21. yüzyılda kadın öncülüğünde gerçekleşecek devrim, Kürt halkının özgürlüğünü getirecek. Bu faşist saldırılar karşısında durmak, aynı zamanda erkek egemen zihniyete karşı da savaşmak anlamına geliyor. Tişrîn Barajı’nda gerçekleşen direniş, bizde de daha kararlı mücadele etme ve işgalci Türk ordusunun üzerine gitme isteğini artırıyor. Bu direniş sadece Tişrîn ve Rojava ile sınırlı kalmamalı; bu direniş, dört parça Kürdistan olmak üzere her yere yayılmalı. Tüm Kürtler bu direnişe katılmalı ve bulundukları her yerde işgalci Türk ordusuna karşı savaşmalıdır.”

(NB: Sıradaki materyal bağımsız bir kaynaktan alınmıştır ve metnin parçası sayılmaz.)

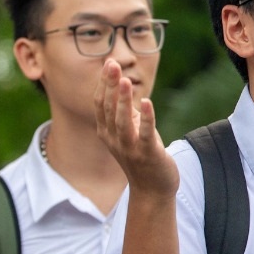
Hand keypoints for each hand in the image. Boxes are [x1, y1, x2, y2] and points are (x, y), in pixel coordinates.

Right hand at [95, 58, 177, 195]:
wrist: (153, 189)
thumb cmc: (142, 156)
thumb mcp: (129, 131)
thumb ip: (124, 111)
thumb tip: (120, 84)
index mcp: (107, 132)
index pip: (100, 104)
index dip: (103, 83)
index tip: (108, 63)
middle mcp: (114, 139)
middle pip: (108, 109)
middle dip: (110, 85)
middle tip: (112, 64)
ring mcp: (129, 148)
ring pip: (122, 121)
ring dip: (122, 100)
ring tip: (124, 80)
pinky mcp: (147, 154)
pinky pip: (144, 134)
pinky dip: (145, 117)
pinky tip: (146, 102)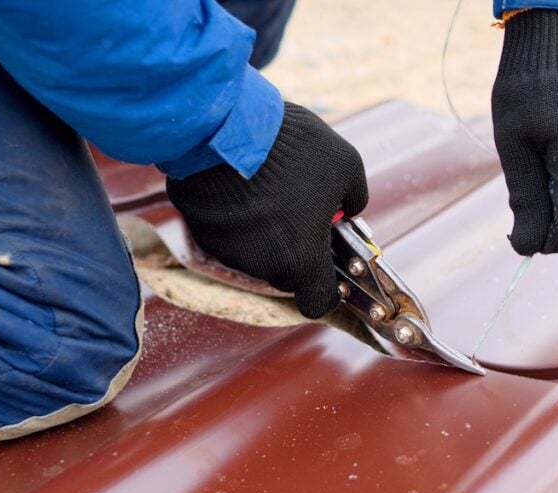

‘YPJ’NİN DURUŞUYLA ÖZGÜRLÜK MÜCADELESİ DAHA DA BÜYÜYECEK’
Diğer bir YJA STAR gerillası olan Diren Çekdar ise, YPJ’nin rolüne dikkat çekerek şunları söyledi: “Şehit annelerinin düşmana karşı onurlu duruşu ve ‘biz ölümden daha büyüğüz‘sözleri bize büyük bir moral ve cesaret verdi. Bu duruş, tarihe yazılacak. Kadınlar olarak kendi gücünün farkına varmak ve düşmana karşı bir duruş sahibi olmak oldukça önemlidir. İster Rojava olsun ister Bakur, Başur veya Rojhilat olsun tüm anneler bizlerin de annesi ve bizler de onların evlatlarıyız. Biz bu halkın çocuklarıyız. Aynı zihniyete karşı savaşmak, aynı amaçları da doğurur ve biz bu amaç uğruna savaşıyoruz. Bu savaş, zaferle taçlanacak. Savaş tünellerinden Tişrîn Barajı’na ve Qereqozaq direniş tünellerine kadar zafer bizim olacak!”
‘MÜCADELEMİZ ÖNDER APO’NUN ÖZGÜRLÜĞÜNE DEK SÜRECEK’
HPG gerillalarından Rêber Botan da Tişrîn Barajı’ndaki direnişin YPG ve YPJ savaşçılarında ne kadar güçlü bir şekilde oturduğunu belirtti ve şöyle devam etti: “Bizler de özgürlük gerillaları olarak uzun yıllardır Kürdistan dağlarında büyük bir mücadele yürütmekteyiz. Yürüttüğümüz mücadele, bugün tüm dünyada büyük bir ses getirdi. İşgalci Türk devleti, yıllardır Kürdistan dağlarında özgürlük gerillalarına karşı tüm teknik imkanları ve gücüyle saldırdı. Ama bu saldırılarından herhangi bir sonuç alamadığı gibi, NATO destekli Türk devleti defalarca bu dağlarda yenilgiye uğradı. İşgalci Türk ordusunun çetelerinde savaşma iradesi ve cesareti kalmadı. Tek güvendikleri şey teknikti bu da gerilla karşısında sonuçsuz kaldı. Bugün de işgalci Türk ordusu, aynı yenilgiyi Tişrîn Barajı’nda direnen YPJ, QSD ve direnen halk karşısında yaşıyor. Tişrîn Barajı’nda gerçekleşen bu direniş, bunun en büyük göstergesidir. Biz de özgürlük gerillaları olarak bu direnişi sahipleniyor ve destekliyoruz. Bu direniş, kesinlikle özgürlüğe ulaşacaktır.”